Que je ne pourrais pas "avançer" tant que je n'aurais pas exprimé ce que j'ai sur le coeur.
Peut-être que je posterai le "journal" que j'ai écrit, c'est assez long mais instructif je crois pour savoir qu'on est normal d'avoir de telles réactions. J'ai écrit au fur et à mesure tout ce qui me frustrait par rapport à cette culpabilité et ces réactions pitoyables de mon entourage. Je te l'enverrai sans doute plus tard.
Ce que tu dis sur ta dernière conversation avec lui, j'aurais pu l'écrire aussi. Il a été gentil, distant, il a quand même dit quelque chose d'important. Mais ce n'était pas assez, c'était frustrant, j'aurais voulu plus. Je pense qu'ils étaient déjà "ailleurs". Déjà un peu sortis de la vie, un peu "au-dessus" de tout ça. Le père de mon copain a dit qu'il avait l'air "détaché de tout comme un saint". C'est tout à fait ça.
Je vais relire le Petit Prince, ces phrases sont très touchantes. Je pense que c'est tout à fait ce qui nous est arrivé : comme les animaux ils ont voulu se cacher pour lécher leurs blessures mais finalement, la mort est venue les prendre trop tôt. Et nous... on reste tant bien que mal, avec ces questions sans réponses...
Bon, sur cette conclusion pas très gaie je te laisse pour ce soir il est déjà tard...
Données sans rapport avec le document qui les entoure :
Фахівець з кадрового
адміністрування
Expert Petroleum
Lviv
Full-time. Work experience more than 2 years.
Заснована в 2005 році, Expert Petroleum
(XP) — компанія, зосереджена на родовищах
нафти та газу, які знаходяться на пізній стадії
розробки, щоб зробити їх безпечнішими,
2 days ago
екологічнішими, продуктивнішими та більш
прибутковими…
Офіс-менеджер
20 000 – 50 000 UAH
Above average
Je vais tenter de "corriger" ce journal pour le rendre présentable à tous, et je pense qu'il pourra sans doute être utile à d'autres qu'à moi. Je l'ai déjà envoyé à des proches pour qu'il comprennent enfin par quoi je suis passée, à quel point c'était dur et à quel point ils m'ont laissé seule. Même si je pense que dans un vécu pareil, cette solitude est inévitable.
Mais on peut s'en sortir !!!
Et tu as raison, il faut en tirer les enseignements pour vivre la suite avec intelligence. Je ne dis pas expérience, car humainement il n'y a pas deux expériences semblables, et réutilisables, mais on peut acquérir une certaine intelligence de la vie grâce (à cause ?) de ce malheur qui nous a touchées.